Wie wollen Sie das fördern?

Bentele Neben Informations-Kampagnen will ich Unternehmen motivieren, sowohl unter den Dax-30-Firmen als auch unter den kleinen und mittleren Betrieben, zu zeigen, wie gut die berufliche Inklusion klappt. Auch Menschen mit Behinderung können dazu beitragen den Fachkräftemangel zu lindern.

Wir haben erstmals eine Behindertenbeauftragte, die selbst blind ist.

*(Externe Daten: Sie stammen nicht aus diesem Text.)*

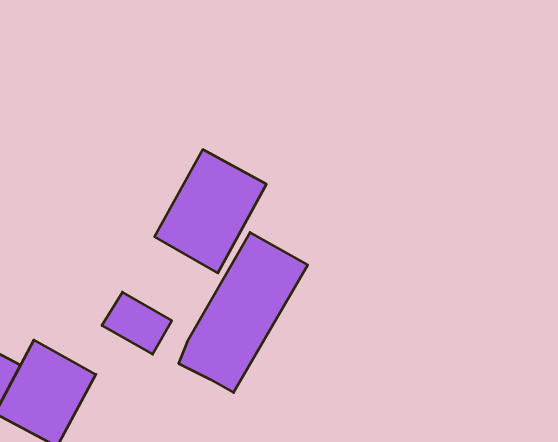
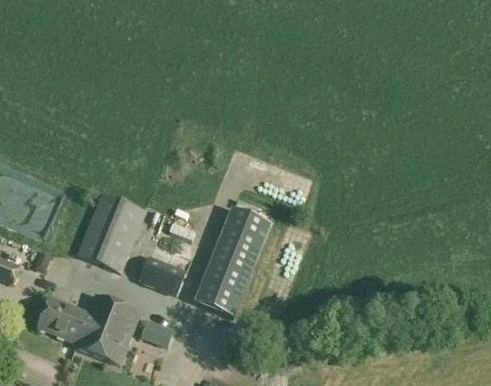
building: [155,150,266,273] -> [77,193,147,274]
building: none -> [141,319,174,347]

Was sind Ihre ersten Erfahrungen?

Bentele Sie sind sehr positiv. In der Bundesregierung erlebe ich eine große Gesprächsbereitschaft. Meine Meinung ist gefragt, das ist eine gute Sache. Ich kann mich mit meiner Erfahrung und meinem Wissen für Menschen mit Behinderung einsetzen. Ich erfahre gerade selbst, wie Inklusion auf dem Arbeitsmarkt gelingen kann, wenn eine gute personelle Unterstützung und die entsprechenden Hilfsmittel vorhanden sind.

War für die verbesserte Wahrnehmung auch die breite Berichterstattung über die Paralympics hilfreich?

Bentele Sport ist immer ein Vorbild, und im Sport wird deutlich, was Menschen mit Behinderung alles machen können. Das habe ich ja selbst mit Biathlon zeigen können. Das ist ein gutes Beispiel auch für die Arbeitswelt: Zeigen, was Menschen mit Behinderung in der Lage sind zu leisten. Man muss es nur organisieren.